Brief » Transcribe every entry word for word, leaving out all images.

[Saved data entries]
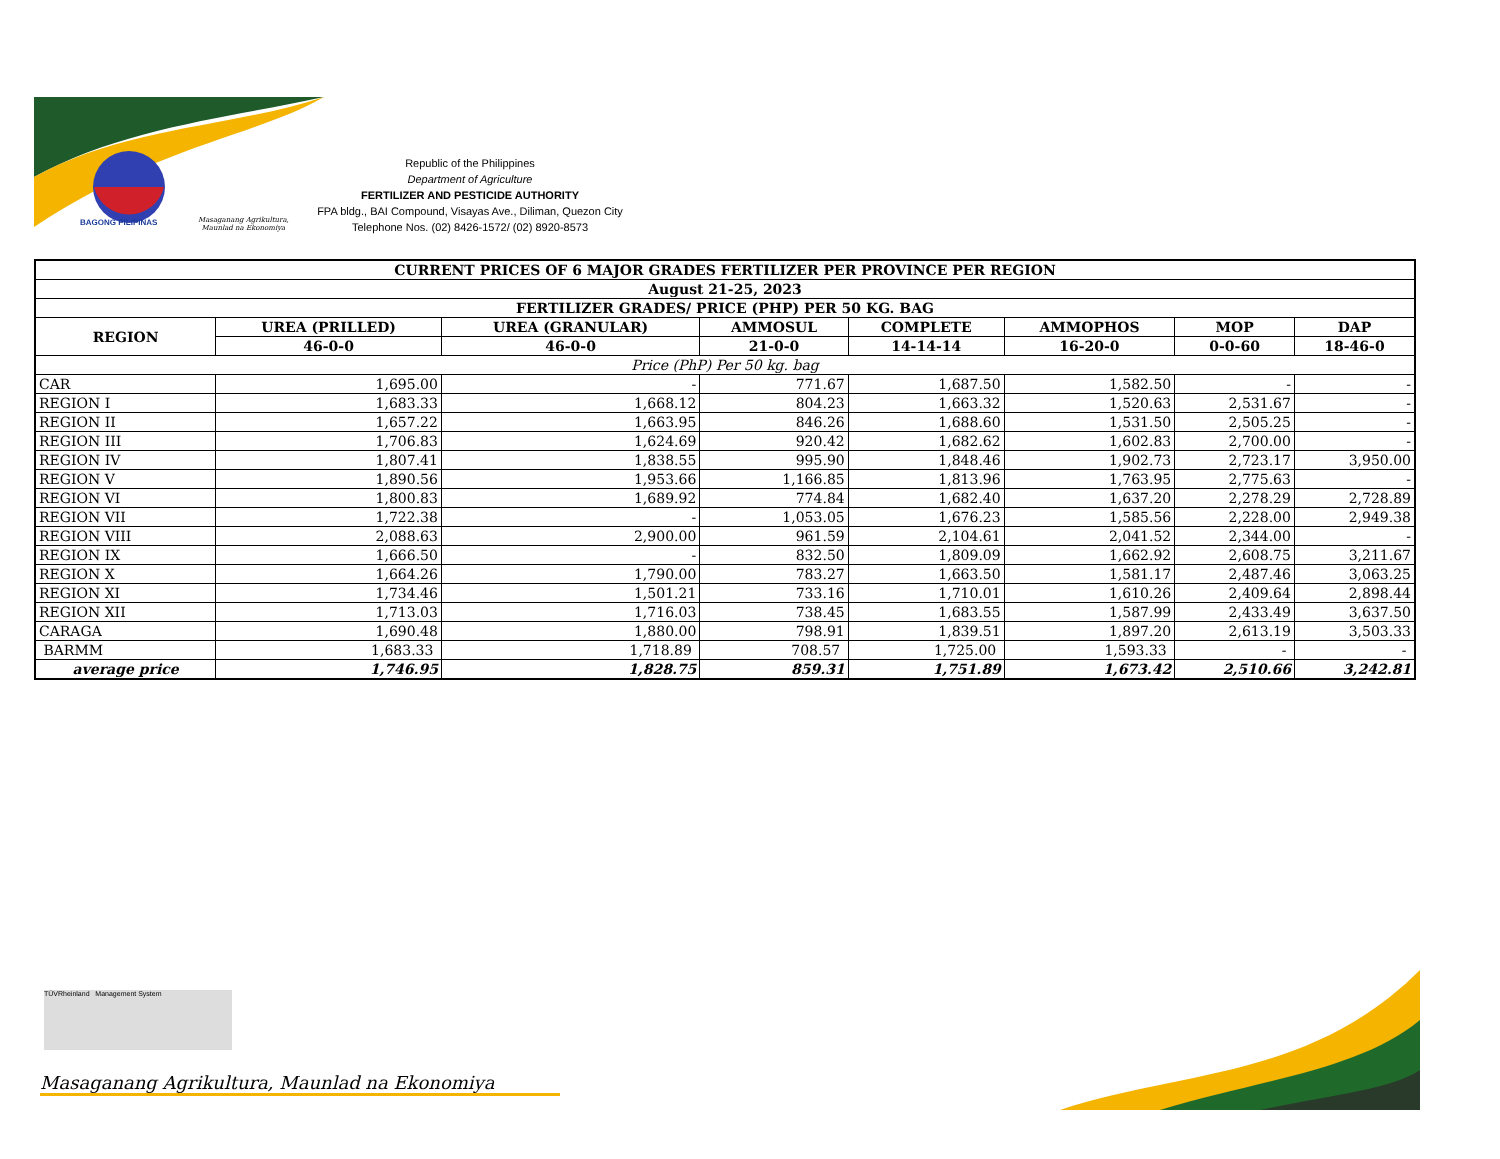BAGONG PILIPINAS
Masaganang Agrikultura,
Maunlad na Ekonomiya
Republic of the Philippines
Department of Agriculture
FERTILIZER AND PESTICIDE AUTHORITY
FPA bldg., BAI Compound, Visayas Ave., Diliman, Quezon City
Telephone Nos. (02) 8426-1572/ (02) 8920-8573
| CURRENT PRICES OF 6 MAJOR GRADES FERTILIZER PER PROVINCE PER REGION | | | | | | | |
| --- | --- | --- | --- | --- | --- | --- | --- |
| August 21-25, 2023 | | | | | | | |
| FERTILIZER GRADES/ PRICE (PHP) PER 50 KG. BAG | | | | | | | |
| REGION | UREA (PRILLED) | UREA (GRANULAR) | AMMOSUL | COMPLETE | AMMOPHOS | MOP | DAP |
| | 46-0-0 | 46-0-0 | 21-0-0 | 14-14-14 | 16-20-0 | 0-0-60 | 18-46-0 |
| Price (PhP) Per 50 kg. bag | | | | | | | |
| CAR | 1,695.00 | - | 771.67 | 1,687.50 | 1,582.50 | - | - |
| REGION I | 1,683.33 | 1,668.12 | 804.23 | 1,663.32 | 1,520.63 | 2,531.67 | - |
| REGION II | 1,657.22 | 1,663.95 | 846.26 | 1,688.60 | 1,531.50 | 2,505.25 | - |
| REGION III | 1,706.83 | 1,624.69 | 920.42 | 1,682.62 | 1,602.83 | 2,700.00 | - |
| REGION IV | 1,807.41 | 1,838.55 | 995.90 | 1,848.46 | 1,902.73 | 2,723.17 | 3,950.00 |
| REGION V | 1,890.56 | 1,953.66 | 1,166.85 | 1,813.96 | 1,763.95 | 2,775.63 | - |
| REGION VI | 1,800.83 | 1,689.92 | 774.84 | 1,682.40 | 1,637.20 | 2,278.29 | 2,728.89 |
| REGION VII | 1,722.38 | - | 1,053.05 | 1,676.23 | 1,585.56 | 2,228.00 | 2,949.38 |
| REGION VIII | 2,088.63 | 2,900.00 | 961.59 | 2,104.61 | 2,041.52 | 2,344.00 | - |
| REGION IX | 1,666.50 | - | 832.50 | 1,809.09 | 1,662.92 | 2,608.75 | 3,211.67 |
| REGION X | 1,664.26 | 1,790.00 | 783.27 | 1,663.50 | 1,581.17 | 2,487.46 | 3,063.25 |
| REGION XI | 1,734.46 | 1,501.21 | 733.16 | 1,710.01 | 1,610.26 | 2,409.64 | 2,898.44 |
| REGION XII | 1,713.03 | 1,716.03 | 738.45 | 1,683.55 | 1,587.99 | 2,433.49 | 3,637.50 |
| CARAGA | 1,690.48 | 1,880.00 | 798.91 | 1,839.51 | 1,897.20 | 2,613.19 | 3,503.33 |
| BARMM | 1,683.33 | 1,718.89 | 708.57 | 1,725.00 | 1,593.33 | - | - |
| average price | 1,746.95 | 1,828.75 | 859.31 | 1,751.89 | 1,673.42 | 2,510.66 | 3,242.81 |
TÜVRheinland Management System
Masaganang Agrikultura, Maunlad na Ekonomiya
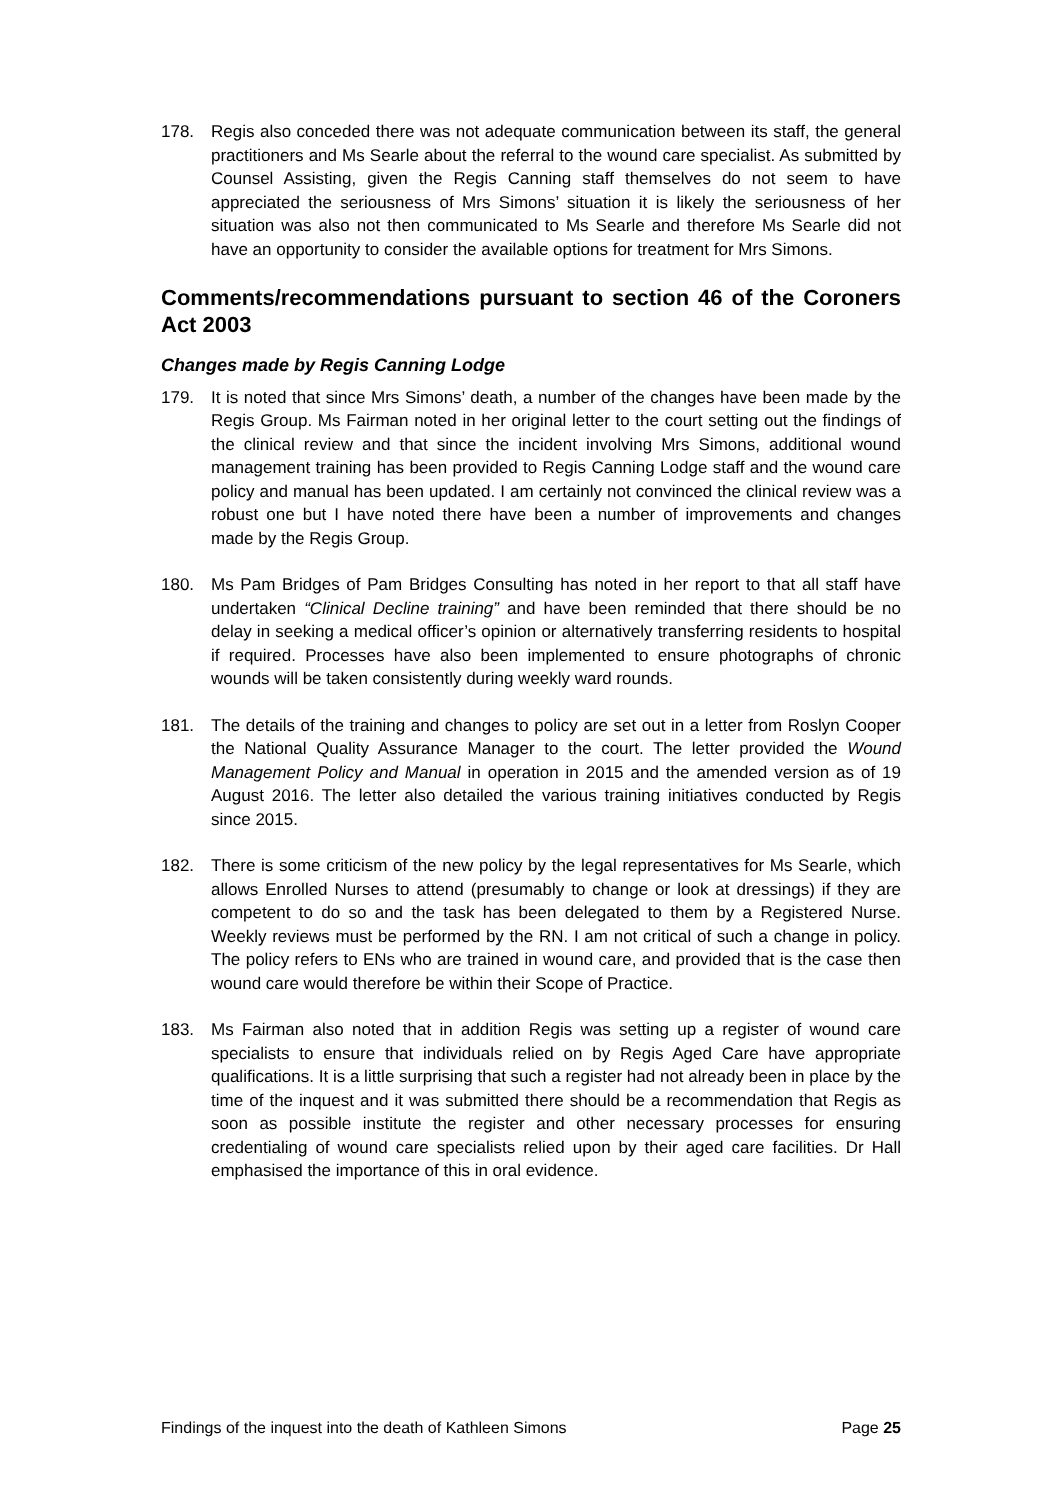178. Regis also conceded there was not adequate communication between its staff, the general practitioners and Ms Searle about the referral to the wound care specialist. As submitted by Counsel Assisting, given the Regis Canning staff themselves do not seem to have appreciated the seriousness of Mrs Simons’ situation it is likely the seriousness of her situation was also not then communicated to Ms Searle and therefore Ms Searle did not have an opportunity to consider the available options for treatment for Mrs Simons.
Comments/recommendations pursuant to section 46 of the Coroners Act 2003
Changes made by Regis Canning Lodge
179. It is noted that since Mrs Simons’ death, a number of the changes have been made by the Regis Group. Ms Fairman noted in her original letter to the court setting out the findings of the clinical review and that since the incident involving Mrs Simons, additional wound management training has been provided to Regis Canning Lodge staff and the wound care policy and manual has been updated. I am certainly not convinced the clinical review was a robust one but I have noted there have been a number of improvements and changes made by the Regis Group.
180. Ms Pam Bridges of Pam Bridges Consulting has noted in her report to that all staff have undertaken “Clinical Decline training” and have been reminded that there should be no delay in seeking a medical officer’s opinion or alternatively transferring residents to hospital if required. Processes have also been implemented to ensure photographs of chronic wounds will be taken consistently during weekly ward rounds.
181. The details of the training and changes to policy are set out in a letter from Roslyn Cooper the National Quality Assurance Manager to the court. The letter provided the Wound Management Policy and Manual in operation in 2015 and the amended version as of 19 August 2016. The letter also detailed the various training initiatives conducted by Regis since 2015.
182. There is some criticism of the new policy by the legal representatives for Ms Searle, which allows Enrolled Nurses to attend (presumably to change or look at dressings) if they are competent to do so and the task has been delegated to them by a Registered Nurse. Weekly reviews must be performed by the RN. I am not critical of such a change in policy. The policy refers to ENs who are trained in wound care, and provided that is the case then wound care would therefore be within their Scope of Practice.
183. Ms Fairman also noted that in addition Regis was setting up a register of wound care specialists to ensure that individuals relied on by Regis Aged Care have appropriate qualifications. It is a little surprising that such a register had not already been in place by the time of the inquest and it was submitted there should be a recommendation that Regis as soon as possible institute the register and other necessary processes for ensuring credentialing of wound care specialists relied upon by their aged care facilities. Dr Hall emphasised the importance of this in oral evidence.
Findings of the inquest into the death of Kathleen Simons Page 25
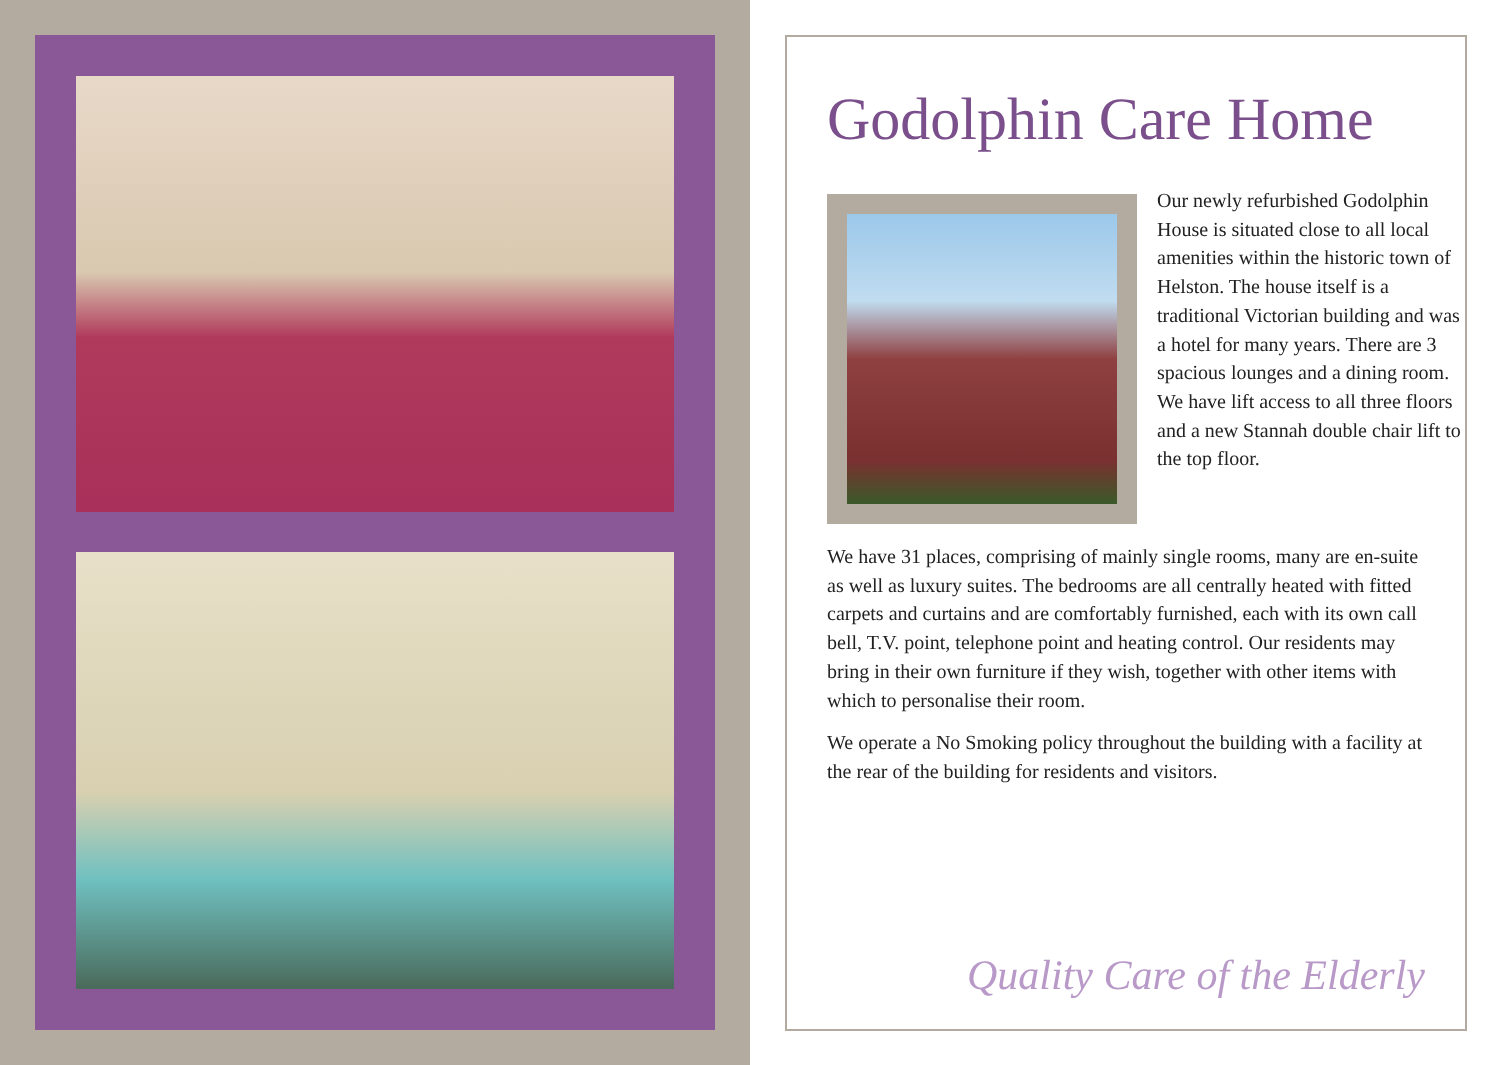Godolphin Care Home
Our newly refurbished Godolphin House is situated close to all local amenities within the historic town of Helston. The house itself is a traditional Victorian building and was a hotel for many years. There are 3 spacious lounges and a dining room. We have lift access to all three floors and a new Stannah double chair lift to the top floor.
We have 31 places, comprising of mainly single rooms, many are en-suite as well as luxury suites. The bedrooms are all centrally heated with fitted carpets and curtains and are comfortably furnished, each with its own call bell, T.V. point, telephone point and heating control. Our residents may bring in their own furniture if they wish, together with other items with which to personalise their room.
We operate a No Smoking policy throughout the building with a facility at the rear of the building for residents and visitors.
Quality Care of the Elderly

Solution for this problem »
BAGONG PILIPINAS
Masaganang Agrikultura,
Maunlad na Ekonomiya
Republic of the Philippines
Department of Agriculture
FERTILIZER AND PESTICIDE AUTHORITY
FPA bldg., BAI Compound, Visayas Ave., Diliman, Quezon City
Telephone Nos. (02) 8426-1572/ (02) 8920-8573
| CURRENT PRICES OF 6 MAJOR GRADES FERTILIZER PER PROVINCE PER REGION | | | | | | | |
| --- | --- | --- | --- | --- | --- | --- | --- |
| August 21-25, 2023 | | | | | | | |
| FERTILIZER GRADES/ PRICE (PHP) PER 50 KG. BAG | | | | | | | |
| REGION | UREA (PRILLED) | UREA (GRANULAR) | AMMOSUL | COMPLETE | AMMOPHOS | MOP | DAP |
| | 46-0-0 | 46-0-0 | 21-0-0 | 14-14-14 | 16-20-0 | 0-0-60 | 18-46-0 |
| Price (PhP) Per 50 kg. bag | | | | | | | |
| CAR | 1,695.00 | - | 771.67 | 1,687.50 | 1,582.50 | - | - |
| REGION I | 1,683.33 | 1,668.12 | 804.23 | 1,663.32 | 1,520.63 | 2,531.67 | - |
| REGION II | 1,657.22 | 1,663.95 | 846.26 | 1,688.60 | 1,531.50 | 2,505.25 | - |
| REGION III | 1,706.83 | 1,624.69 | 920.42 | 1,682.62 | 1,602.83 | 2,700.00 | - |
| REGION IV | 1,807.41 | 1,838.55 | 995.90 | 1,848.46 | 1,902.73 | 2,723.17 | 3,950.00 |
| REGION V | 1,890.56 | 1,953.66 | 1,166.85 | 1,813.96 | 1,763.95 | 2,775.63 | - |
| REGION VI | 1,800.83 | 1,689.92 | 774.84 | 1,682.40 | 1,637.20 | 2,278.29 | 2,728.89 |
| REGION VII | 1,722.38 | - | 1,053.05 | 1,676.23 | 1,585.56 | 2,228.00 | 2,949.38 |
| REGION VIII | 2,088.63 | 2,900.00 | 961.59 | 2,104.61 | 2,041.52 | 2,344.00 | - |
| REGION IX | 1,666.50 | - | 832.50 | 1,809.09 | 1,662.92 | 2,608.75 | 3,211.67 |
| REGION X | 1,664.26 | 1,790.00 | 783.27 | 1,663.50 | 1,581.17 | 2,487.46 | 3,063.25 |
| REGION XI | 1,734.46 | 1,501.21 | 733.16 | 1,710.01 | 1,610.26 | 2,409.64 | 2,898.44 |
| REGION XII | 1,713.03 | 1,716.03 | 738.45 | 1,683.55 | 1,587.99 | 2,433.49 | 3,637.50 |
| CARAGA | 1,690.48 | 1,880.00 | 798.91 | 1,839.51 | 1,897.20 | 2,613.19 | 3,503.33 |
| BARMM | 1,683.33 | 1,718.89 | 708.57 | 1,725.00 | 1,593.33 | - | - |
| average price | 1,746.95 | 1,828.75 | 859.31 | 1,751.89 | 1,673.42 | 2,510.66 | 3,242.81 |
TÜVRheinland Management System
Masaganang Agrikultura, Maunlad na Ekonomiya
178. Regis also conceded there was not adequate communication between its staff, the general practitioners and Ms Searle about the referral to the wound care specialist. As submitted by Counsel Assisting, given the Regis Canning staff themselves do not seem to have appreciated the seriousness of Mrs Simons’ situation it is likely the seriousness of her situation was also not then communicated to Ms Searle and therefore Ms Searle did not have an opportunity to consider the available options for treatment for Mrs Simons.
Comments/recommendations pursuant to section 46 of the Coroners Act 2003
Changes made by Regis Canning Lodge
179. It is noted that since Mrs Simons’ death, a number of the changes have been made by the Regis Group. Ms Fairman noted in her original letter to the court setting out the findings of the clinical review and that since the incident involving Mrs Simons, additional wound management training has been provided to Regis Canning Lodge staff and the wound care policy and manual has been updated. I am certainly not convinced the clinical review was a robust one but I have noted there have been a number of improvements and changes made by the Regis Group.
180. Ms Pam Bridges of Pam Bridges Consulting has noted in her report to that all staff have undertaken “Clinical Decline training” and have been reminded that there should be no delay in seeking a medical officer’s opinion or alternatively transferring residents to hospital if required. Processes have also been implemented to ensure photographs of chronic wounds will be taken consistently during weekly ward rounds.
181. The details of the training and changes to policy are set out in a letter from Roslyn Cooper the National Quality Assurance Manager to the court. The letter provided the Wound Management Policy and Manual in operation in 2015 and the amended version as of 19 August 2016. The letter also detailed the various training initiatives conducted by Regis since 2015.
182. There is some criticism of the new policy by the legal representatives for Ms Searle, which allows Enrolled Nurses to attend (presumably to change or look at dressings) if they are competent to do so and the task has been delegated to them by a Registered Nurse. Weekly reviews must be performed by the RN. I am not critical of such a change in policy. The policy refers to ENs who are trained in wound care, and provided that is the case then wound care would therefore be within their Scope of Practice.
183. Ms Fairman also noted that in addition Regis was setting up a register of wound care specialists to ensure that individuals relied on by Regis Aged Care have appropriate qualifications. It is a little surprising that such a register had not already been in place by the time of the inquest and it was submitted there should be a recommendation that Regis as soon as possible institute the register and other necessary processes for ensuring credentialing of wound care specialists relied upon by their aged care facilities. Dr Hall emphasised the importance of this in oral evidence.
Findings of the inquest into the death of Kathleen Simons Page 25
Godolphin Care Home
Our newly refurbished Godolphin House is situated close to all local amenities within the historic town of Helston. The house itself is a traditional Victorian building and was a hotel for many years. There are 3 spacious lounges and a dining room. We have lift access to all three floors and a new Stannah double chair lift to the top floor.
We have 31 places, comprising of mainly single rooms, many are en-suite as well as luxury suites. The bedrooms are all centrally heated with fitted carpets and curtains and are comfortably furnished, each with its own call bell, T.V. point, telephone point and heating control. Our residents may bring in their own furniture if they wish, together with other items with which to personalise their room.
We operate a No Smoking policy throughout the building with a facility at the rear of the building for residents and visitors.
Quality Care of the Elderly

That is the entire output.